Kesahajaan yang bukan saja membuat tak tergoncangkan, namun juga nyaris tak tersentuh. Interaksi sosial kerap kali juga menghasilkan pergesekan, saling menilai bahkan saling menghakimi. Saling usil dan melongok kondisi orang lain sudah menjadi kebiasaan. Media massa dituding ikut andil dalam menyebarkan ‘budaya usil’ ini via acara-acara gosip dan sinetron. Dan saya tak hendak membahasnya.
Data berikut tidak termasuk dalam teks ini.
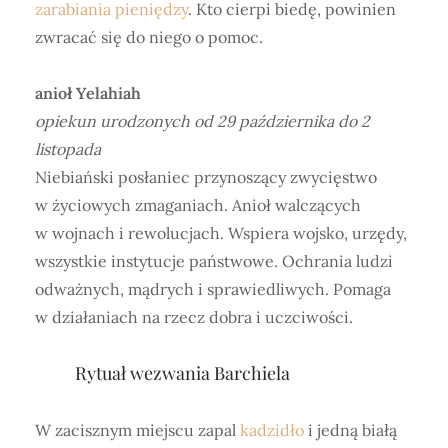
zarabiania pieniędzy
. Kto cierpi biedę, powinien
zwracać się do niego o pomoc.
anioł Yelahiah
opiekun urodzonych od 29 października do 2
listopada
Niebiański posłaniec przynoszący zwycięstwo
w życiowych zmaganiach. Anioł walczących
w wojnach i rewolucjach. Wspiera wojsko, urzędy,
wszystkie instytucje państwowe. Ochrania ludzi
odważnych, mądrych i sprawiedliwych. Pomaga
w działaniach na rzecz dobra i uczciwości.
Rytuał wezwania Barchiela
W zacisznym miejscu zapal
kadzidło
i jedną białą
Saya hanya tertarik pada sebuah sifat yang jika seorang individu memilihnya sebagai pakaian diri, maka dia akan terselamatkan dari sasaran dan keburukan iri dan dengki. Yang saya maksud adalah humility, kesahajaan. Pembawaan diri yang bersahaja akan memberikan aura positif yang bisa menetralisir usil, iri, dengki dan serba mau tahu usrusan orang lain. Hakekat kesahajaan adalah ketercukupan. Semua aspek dipandang dan disikapi secukupnya: tak kurang dan tak juga lebih. Ia lebih berorientasi pada pemenuhan fungsi, bukan hasrat pamer tak terkendali. Bisa terbebas dari belenggu kemelekatan atas nama kepemilikan atas sesuatu. Ujung dari penyikapan ini adalah tertempatkannya diri di domain nyaman. Tak tersibukkan oleh godaan mau tahu urusan orang lain, dan lebih memilih menuntaskan urusan diri sendiri. Kalau pun dia tergerak dengan urusan orang lain, maka hal itu dilakukan dalam konteks hendak membantu, bukan usil, mengganggu apalagi merepotkan.
Kalau sifat iri dibolehkan, saya akan mengalamatkan iri saya pada orang-orang bersahaja ini.